For businesses, hybrid RAG is often the most pragmatic production solution because real-world knowledge repositories are never homogeneous. Some content is highly structured, some is text-heavy, and others are full of IDs, abbreviations or standard references. A hybrid approach takes this heterogeneity into account rather than ignoring it.
Self RAG
Self RAG extends the retrieval process to include self-assessment. The system not only answers a question, but also checks the quality of its own response. It can recognise when the evidence is insufficient, when there is uncertainty, or when further documents are required. In such cases, it triggers additional retrieval steps before formulating a final answer.
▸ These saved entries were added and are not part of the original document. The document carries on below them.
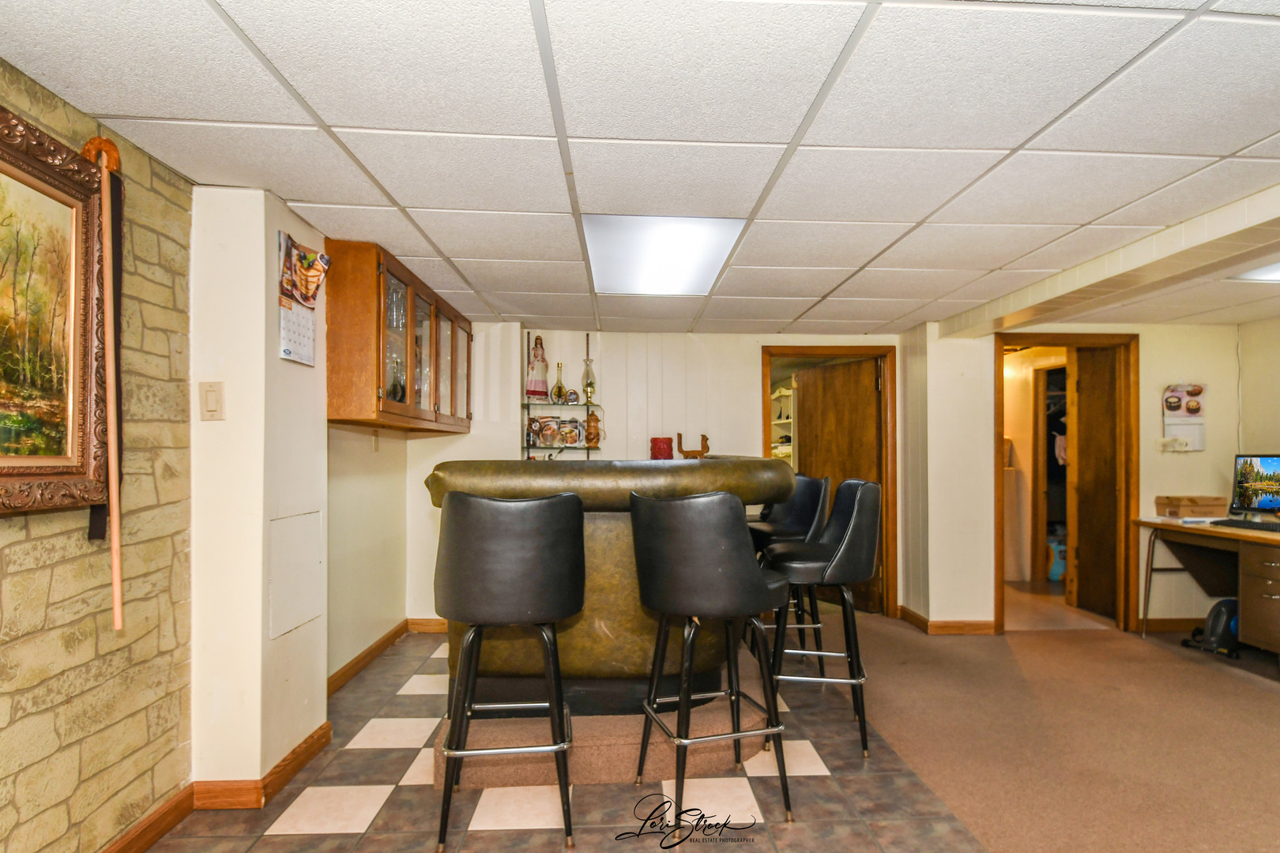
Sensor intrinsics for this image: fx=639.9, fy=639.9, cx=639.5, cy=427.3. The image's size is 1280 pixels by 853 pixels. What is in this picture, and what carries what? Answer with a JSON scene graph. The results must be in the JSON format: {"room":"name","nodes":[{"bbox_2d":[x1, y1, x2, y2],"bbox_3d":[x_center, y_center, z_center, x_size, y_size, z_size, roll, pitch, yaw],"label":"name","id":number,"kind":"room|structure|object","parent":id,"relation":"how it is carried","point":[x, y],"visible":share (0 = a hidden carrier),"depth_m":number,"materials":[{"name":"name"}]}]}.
{"room":"basement","nodes":[
{"label":"basement","id":0,"kind":"room"},
{"bbox_2d":[0,60,194,852],"bbox_3d":[-1.564,0.175,0.241,0.145,2.249,4.460,0,-1,-3],"label":"stone wall","id":1,"kind":"structure","parent":0,"point":[24,536],"depth_m":1.91,"materials":[{"name":"stone"}]},
{"bbox_2d":[0,102,112,515],"bbox_3d":[-1.490,-0.261,1.335,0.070,0.944,1.018,0,-1,-3],"label":"framed painting","id":2,"kind":"object","parent":1,"relation":"attached to","point":[1,111],"visible":0.99,"depth_m":1.64},
{"bbox_2d":[83,134,124,632],"bbox_3d":[-1.442,-0.113,1.728,0.102,1.308,0.129,0,-1,-3],"label":"wooden staff","id":3,"kind":"object","parent":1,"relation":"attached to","point":[116,558],"visible":0.94,"depth_m":1.72,"materials":[{"name":"brown wood"}]},
{"bbox_2d":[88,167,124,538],"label":"black strap","id":4,"kind":"object","parent":1,"relation":"attached to","point":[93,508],"visible":0.48,"depth_m":1.85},
{"bbox_2d":[101,784,195,852],"bbox_3d":[-1.513,1.240,0.253,0.018,0.093,4.022,0,-1,-3],"label":"baseboard","id":5,"kind":"structure","parent":1,"relation":"attached to","point":[153,837],"depth_m":2.04,"materials":[{"name":"brown wood"}]},
{"bbox_2d":[188,182,327,795],"bbox_3d":[-1.480,0.244,2.505,0.383,2.152,0.577,0,-1,-3],"label":"wall column","id":6,"kind":"structure","parent":0,"point":[264,250],"depth_m":2.28,"materials":[{"name":"paint"}]},
{"bbox_2d":[199,380,223,420],"bbox_3d":[-1.468,-0.090,2.190,0.071,0.130,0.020,0,-1,-3],"label":"light switch","id":7,"kind":"object","parent":6,"relation":"attached to","point":[211,391],"visible":0.98,"depth_m":2.19,"materials":[{"name":"beige plastic"}]},
{"bbox_2d":[190,722,331,808],"bbox_3d":[-1.421,1.286,2.501,0.275,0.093,0.669,0,-1,-3],"label":"baseboard","id":8,"kind":"structure","parent":6,"relation":"attached to","point":[299,767],"depth_m":2.29,"materials":[{"name":"brown wood"}]},
{"bbox_2d":[267,508,323,641],"bbox_3d":[-1.351,0.567,2.533,0.014,0.430,0.346,0,-1,-3],"label":"access panel","id":9,"kind":"object","parent":6,"relation":"attached to","point":[299,618],"visible":0.98,"depth_m":2.50,"materials":[{"name":"white"}]},
{"bbox_2d":[276,231,324,366],"bbox_3d":[-1.337,-0.494,2.549,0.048,0.471,0.316,0,-1,-3],"label":"wall calendar","id":10,"kind":"object","parent":6,"relation":"attached to","point":[289,354],"visible":0.94,"depth_m":2.52,"materials":[{"name":"paper"}]},
{"bbox_2d":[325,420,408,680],"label":"left wall","id":11,"kind":"structure","parent":0,"point":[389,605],"depth_m":3.68,"materials":[{"name":"beige paint"}]},
{"bbox_2d":[325,617,447,698],"bbox_3d":[-1.270,1.343,3.644,0.800,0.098,1.424,0,-1,-3],"label":"baseboard","id":12,"kind":"structure","parent":11,"relation":"attached to","point":[384,642],"depth_m":3.84,"materials":[{"name":"brown wood"}]},
{"bbox_2d":[325,241,474,435],"bbox_3d":[-1.334,-0.396,3.670,0.381,0.781,1.604,0,-1,-3],"label":"wall cabinet","id":13,"kind":"object","parent":11,"relation":"attached to","point":[354,362],"visible":0.87,"depth_m":3.07,"materials":[{"name":"brown wood"}]},
{"bbox_2d":[385,358,405,401],"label":"bottle","id":14,"kind":"object","parent":13,"relation":"in","point":[394,386],"visible":0.62,"depth_m":3.43,"materials":[{"name":"clear glass"}]},
{"bbox_2d":[137,624,989,852],"bbox_3d":[-0.350,1.368,1.903,2.913,0.061,6.573,0,-1,-3],"label":"checkered floor","id":15,"kind":"structure","parent":0,"point":[495,832],"depth_m":2.34,"materials":[{"name":"tile"}]},
{"bbox_2d":[432,489,584,852],"bbox_3d":[-0.438,0.769,2.170,0.495,1.118,0.502,0,-1,-3],"label":"bar stool","id":16,"kind":"object","parent":15,"relation":"on","point":[559,750],"visible":0.99,"depth_m":1.99,"materials":[{"name":"black leather"}]},
{"bbox_2d":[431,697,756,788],"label":"platform","id":17,"kind":"object","parent":15,"relation":"on","point":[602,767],"visible":0.54,"depth_m":2.47,"materials":[{"name":"carpet"}]},
{"bbox_2d":[426,457,800,736],"bbox_3d":[-0.103,0.710,3.151,1.624,1.122,1.401,0,-1,-3],"label":"bar counter","id":18,"kind":"object","parent":15,"relation":"on","point":[619,531],"visible":0.67,"depth_m":2.65,"materials":[{"name":"brown"}]},
{"bbox_2d":[649,436,673,459],"bbox_3d":[0.143,0.161,4.206,0.155,0.186,0.150,0,-1,-3],"label":"red candle","id":19,"kind":"object","parent":18,"relation":"on","point":[670,446],"visible":0.87,"depth_m":4.15,"materials":[{"name":"red"}]},
{"bbox_2d":[675,432,709,458],"bbox_3d":[0.362,0.145,4.321,0.237,0.190,0.121,0,-1,-3],"label":"wooden figurine","id":20,"kind":"object","parent":18,"relation":"on","point":[702,436],"visible":0.97,"depth_m":4.30,"materials":[{"name":"brown wood"}]},
{"bbox_2d":[627,488,792,830],"bbox_3d":[0.236,0.773,2.255,0.504,1.126,0.498,0,-1,-22],"label":"bar stool","id":21,"kind":"object","parent":15,"relation":"on","point":[754,581],"visible":1,"depth_m":2.08,"materials":[{"name":"black leather"}]},
{"bbox_2d":[746,470,831,668],"bbox_3d":[0.824,0.824,3.718,0.502,1.118,0.506,0,-1,-15],"label":"bar stool","id":22,"kind":"object","parent":15,"relation":"on","point":[827,481],"visible":0.55,"depth_m":3.66,"materials":[{"name":"black leather"}]},
{"bbox_2d":[764,479,881,758],"bbox_3d":[0.804,0.798,2.873,0.495,1.122,0.508,0,-1,9],"label":"bar stool","id":23,"kind":"object","parent":15,"relation":"on","point":[855,508],"visible":0.9,"depth_m":2.71,"materials":[{"name":"black leather"}]},
{"bbox_2d":[0,0,1279,333],"bbox_3d":[1.482,-0.901,1.974,6.395,0.108,7.372,0,-1,-3],"label":"ceiling","id":24,"kind":"structure","parent":0,"point":[409,202],"depth_m":1.83,"materials":[{"name":"white tile"}]},
{"bbox_2d":[581,214,745,295],"bbox_3d":[0.094,-0.809,3.005,0.610,0.055,0.829,0,-1,-3],"label":"ceiling light","id":25,"kind":"object","parent":24,"relation":"in","point":[692,262],"visible":0.96,"depth_m":2.91,"materials":[{"name":"white plastic"}]},
{"bbox_2d":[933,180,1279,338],"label":"ceiling beam","id":26,"kind":"structure","parent":24,"relation":"attached to","point":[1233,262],"depth_m":2.92,"materials":[{"name":"paint"}]},
{"bbox_2d":[1228,259,1279,282],"bbox_3d":[3.324,-0.784,3.008,0.642,0.027,0.708,0,-1,-3],"label":"ceiling light","id":27,"kind":"object","parent":24,"relation":"in","point":[1270,274],"visible":0.89,"depth_m":3.23,"materials":[{"name":"white plastic"}]},
{"bbox_2d":[410,322,986,627],"bbox_3d":[0.195,0.317,4.767,3.629,2.221,0.148,0,-1,-3],"label":"back wall","id":28,"kind":"structure","parent":0,"point":[747,369],"depth_m":4.72,"materials":[{"name":"paint"}]},
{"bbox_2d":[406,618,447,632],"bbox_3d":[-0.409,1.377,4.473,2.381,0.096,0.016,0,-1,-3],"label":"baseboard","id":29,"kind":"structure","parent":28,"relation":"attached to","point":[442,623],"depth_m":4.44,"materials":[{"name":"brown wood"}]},
{"bbox_2d":[523,332,602,458],"bbox_3d":[-0.578,-0.195,4.696,0.570,1.038,0.221,0,-1,-3],"label":"glass shelf","id":30,"kind":"object","parent":28,"relation":"attached to","point":[587,404],"visible":0.76,"depth_m":4.68,"materials":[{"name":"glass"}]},
{"bbox_2d":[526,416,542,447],"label":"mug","id":31,"kind":"object","parent":30,"relation":"on","point":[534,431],"visible":0.94,"depth_m":4.64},
{"bbox_2d":[524,335,549,398],"bbox_3d":[-0.748,-0.430,4.673,0.171,0.482,0.157,0,-1,-3],"label":"figurine","id":32,"kind":"object","parent":30,"relation":"on","point":[534,391],"visible":0.99,"depth_m":4.63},
{"bbox_2d":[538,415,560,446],"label":"book","id":33,"kind":"object","parent":30,"relation":"on","point":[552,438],"visible":0.99,"depth_m":4.63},
{"bbox_2d":[551,361,567,402],"bbox_3d":[-0.587,-0.311,4.640,0.099,0.295,0.097,0,-1,-3],"label":"glass bottle","id":34,"kind":"object","parent":30,"relation":"on","point":[559,386],"visible":0.99,"depth_m":4.61,"materials":[{"name":"glass"}]},
{"bbox_2d":[559,416,581,446],"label":"book","id":35,"kind":"object","parent":30,"relation":"on","point":[572,438],"visible":0.99,"depth_m":4.62,"materials":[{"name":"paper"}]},
{"bbox_2d":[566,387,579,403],"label":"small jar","id":36,"kind":"object","parent":30,"relation":"on","point":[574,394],"visible":0.99,"depth_m":4.60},
{"bbox_2d":[579,332,596,403],"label":"oil lamp","id":37,"kind":"object","parent":30,"relation":"on","point":[587,401],"visible":0.99,"depth_m":4.71,"materials":[{"name":"clear glass"}]},
{"bbox_2d":[583,411,602,446],"bbox_3d":[-0.338,0.012,4.642,0.134,0.250,0.120,0,-1,-3],"label":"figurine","id":38,"kind":"object","parent":30,"relation":"on","point":[592,438],"visible":1,"depth_m":4.61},
{"bbox_2d":[763,345,896,616],"bbox_3d":[1.463,0.430,4.975,1.057,2.017,0.191,0,-1,-3],"label":"door frame","id":39,"kind":"structure","parent":28,"relation":"in","point":[837,349],"depth_m":4.92,"materials":[{"name":"brown wood"}]},
{"bbox_2d":[795,359,883,612],"bbox_3d":[1.631,0.463,5.200,0.148,1.947,0.802,1,-1,-29],"label":"wooden door","id":40,"kind":"structure","parent":39,"relation":"attached to","point":[820,379],"depth_m":5.12,"materials":[{"name":"brown wood"}]},
{"bbox_2d":[770,384,796,464],"bbox_3d":[1.609,0.428,6.935,0.406,1.768,1.022,0,-1,-3],"label":"shelf","id":41,"kind":"object","parent":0,"point":[788,394],"visible":0.21,"depth_m":6.91,"materials":[{"name":"white"}]},
{"bbox_2d":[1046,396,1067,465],"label":"hanging clothes","id":42,"kind":"object","parent":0,"point":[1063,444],"visible":0.31,"depth_m":6.12,"materials":[{"name":"fabric"}]},
{"bbox_2d":[842,594,1279,852],"bbox_3d":[2.357,1.407,2.021,5.262,0.070,7.219,0,-1,-3],"label":"carpet floor","id":43,"kind":"structure","parent":0,"point":[1266,700],"depth_m":2.90,"materials":[{"name":"carpet"}]},
{"bbox_2d":[1135,515,1279,661],"bbox_3d":[3.797,1.004,3.737,0.755,0.790,1.507,0,-1,-3],"label":"desk","id":44,"kind":"object","parent":43,"relation":"on","point":[1176,528],"visible":0.92,"depth_m":3.94,"materials":[{"name":"brown wood"}]},
{"bbox_2d":[1155,493,1228,518],"bbox_3d":[3.704,0.534,4.305,0.331,0.133,0.239,0,-1,-3],"label":"cardboard box","id":45,"kind":"object","parent":44,"relation":"on","point":[1206,511],"visible":0.99,"depth_m":4.22,"materials":[{"name":"brown cardboard"}]},
{"bbox_2d":[1212,517,1279,533],"bbox_3d":[3.720,0.586,3.810,0.204,0.029,0.450,0,-1,-3],"label":"keyboard","id":46,"kind":"object","parent":44,"relation":"on","point":[1253,525],"visible":0.99,"depth_m":3.84,"materials":[{"name":"black plastic"}]},
{"bbox_2d":[1230,453,1279,518],"bbox_3d":[3.910,0.380,3.927,0.265,0.422,0.429,0,-1,-3],"label":"computer monitor","id":47,"kind":"object","parent":44,"relation":"on","point":[1270,464],"visible":0.99,"depth_m":4.00,"materials":[{"name":"black plastic"}]},
{"bbox_2d":[1180,597,1241,658],"bbox_3d":[3.683,1.239,4.065,0.359,0.346,0.295,0,-1,-3],"label":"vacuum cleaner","id":48,"kind":"object","parent":43,"relation":"on","point":[1221,611],"visible":0.78,"depth_m":4.00,"materials":[{"name":"black plastic"}]},
{"bbox_2d":[913,323,1246,634],"bbox_3d":[3.451,0.314,4.568,2.309,2.216,0.199,0,-1,-3],"label":"right back wall","id":49,"kind":"structure","parent":0,"point":[1156,362],"depth_m":4.57,"materials":[{"name":"beige paint"}]},
{"bbox_2d":[896,605,999,634],"bbox_3d":[2.208,1.384,4.561,0.710,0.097,0.369,0,-1,-3],"label":"baseboard","id":50,"kind":"structure","parent":49,"relation":"attached to","point":[977,625],"depth_m":4.46,"materials":[{"name":"brown wood"}]},
{"bbox_2d":[993,331,1139,633],"bbox_3d":[3.051,0.412,4.598,1.075,2.048,0.191,0,-1,-3],"label":"door frame","id":51,"kind":"structure","parent":49,"relation":"in","point":[1025,341],"depth_m":4.57,"materials":[{"name":"brown wood"}]},
{"bbox_2d":[1069,345,1119,620],"bbox_3d":[3.506,0.428,4.863,0.116,1.991,0.722,0,-1,-3],"label":"wooden door","id":52,"kind":"structure","parent":51,"relation":"attached to","point":[1101,397],"depth_m":4.88,"materials":[{"name":"brown wood"}]},
{"bbox_2d":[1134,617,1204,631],"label":"baseboard","id":53,"kind":"structure","parent":49,"relation":"attached to","point":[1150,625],"depth_m":4.55,"materials":[{"name":"brown wood"}]},
{"bbox_2d":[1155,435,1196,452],"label":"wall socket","id":54,"kind":"object","parent":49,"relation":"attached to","point":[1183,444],"visible":0.99,"depth_m":4.41,"materials":[{"name":"white"}]},
{"bbox_2d":[1161,383,1207,450],"bbox_3d":[3.763,-0.083,4.429,0.262,0.476,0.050,0,-1,-3],"label":"wall calendar","id":55,"kind":"object","parent":49,"relation":"attached to","point":[1201,446],"visible":0.95,"depth_m":4.42,"materials":[{"name":"white paper"}]},
{"bbox_2d":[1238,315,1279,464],"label":"right wall","id":56,"kind":"structure","parent":0,"point":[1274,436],"depth_m":4.46,"materials":[{"name":"beige paint"}]},
{"label":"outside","id":57,"kind":"structure","parent":0,"visible":0},
{"label":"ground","id":58,"kind":"structure","parent":57,"visible":0},
{"bbox_2d":[1046,535,1066,580],"bbox_3d":[4.052,1.265,6.206,0.298,0.414,0.267,0,-1,-3],"label":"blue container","id":59,"kind":"object","parent":58,"relation":"on","point":[1056,578],"visible":0.49,"depth_m":6.12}
]}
This architecture addresses one of the core problems of generative systems: they often respond fluently even when the basis is weak. Self RAG attempts to break precisely this automatic response. The AI should not only produce output but also reflect on whether the answer is actually sufficiently substantiated. Ideally, this leads to more cautious, better-supported and more reliable results.
Self RAG is particularly interesting for quality-critical environments. Wherever incorrect answers can be costly, risky or pose regulatory problems, an architecture with built-in self-checking is worthwhile. However, it is more complex because evaluation logic, thresholds and re-retrieval rules must be defined.
Graph RAG
Graph RAG combines RAG with knowledge graphs. This means that information is not merely stored as isolated document passages, but is also modelled in the form of entities and relationships. People, organisations, products, processes, places, documents or events can thus be explicitly linked to one another. This is particularly useful wherever contextual relationships are more important than individual text passages.
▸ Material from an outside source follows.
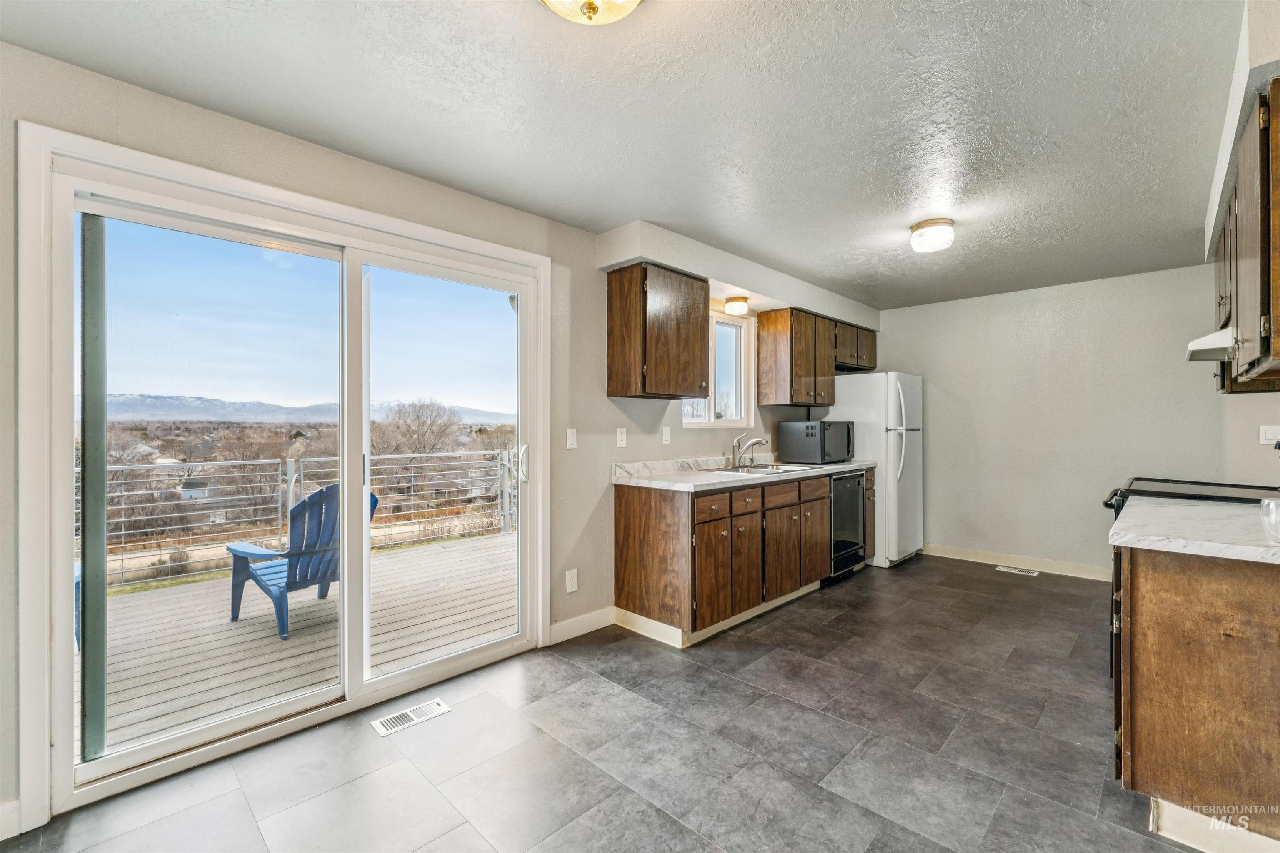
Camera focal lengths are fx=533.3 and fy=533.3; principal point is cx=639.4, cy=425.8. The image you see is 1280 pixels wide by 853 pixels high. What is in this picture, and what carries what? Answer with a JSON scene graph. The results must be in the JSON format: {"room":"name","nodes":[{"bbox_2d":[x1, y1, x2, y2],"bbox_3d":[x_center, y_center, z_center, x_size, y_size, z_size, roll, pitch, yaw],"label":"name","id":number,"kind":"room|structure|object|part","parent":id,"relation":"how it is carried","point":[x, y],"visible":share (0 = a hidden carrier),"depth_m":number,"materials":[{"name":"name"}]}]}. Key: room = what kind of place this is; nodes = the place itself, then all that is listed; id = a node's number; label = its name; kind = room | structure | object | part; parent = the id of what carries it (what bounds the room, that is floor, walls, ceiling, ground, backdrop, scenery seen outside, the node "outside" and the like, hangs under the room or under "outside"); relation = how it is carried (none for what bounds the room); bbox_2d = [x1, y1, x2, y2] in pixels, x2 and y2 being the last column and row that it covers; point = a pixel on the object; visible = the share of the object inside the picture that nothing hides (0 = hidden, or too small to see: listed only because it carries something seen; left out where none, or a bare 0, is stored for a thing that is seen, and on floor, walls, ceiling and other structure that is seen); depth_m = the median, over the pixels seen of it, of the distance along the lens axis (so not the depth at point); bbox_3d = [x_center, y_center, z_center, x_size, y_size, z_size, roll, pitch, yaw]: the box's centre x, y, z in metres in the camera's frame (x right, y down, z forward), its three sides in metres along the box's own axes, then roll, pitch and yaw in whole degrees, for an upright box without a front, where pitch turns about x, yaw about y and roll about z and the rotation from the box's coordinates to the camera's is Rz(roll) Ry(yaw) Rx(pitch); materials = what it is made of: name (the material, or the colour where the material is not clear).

In traditional document searches, knowledge is often fragmented. Relevant information is scattered across different texts, and the actual insight only emerges when several elements are linked. Graph RAG makes precisely these links explicitly usable. The system can not only search for passages, but also take into account relational paths, dependencies, hierarchies or networks.
A typical use case is compliance or contract management. A query may simultaneously refer to involved companies, responsible contacts, contract versions, deadlines, annexes and referenced clauses. In pure document retrieval, such relationships are difficult to represent explicitly. A graph-based approach, on the other hand, can make these relationships systematically available.
“RAG is not just a technical method for document retrieval, but a strategic lever for reliable, scalable, and enterprise-ready AI. The targeted use of RAG types by the AIMAX® AI platform creates the foundation for artificial intelligence to not only impress, but also provide measurable benefits in everyday life.”
Conclusion: The right type of RAG for the right use case
RAG is not a single feature, but an architectural framework. Anyone wishing to deploy productive AI seriously within an organisation should therefore not merely ask whether a platform supports retrieval, but which form of retrieval is available for which use case. This is precisely where a key difference lies between simple AI demos and robust AI infrastructure.
For a modern AI platform such as AIMAX®, it is therefore not enough to implement just one of these types in isolation. What matters is the ability to combine different RAG patterns in a modular way, depending on the target scenario, and to embed them into existing systems, processes, roles and security requirements.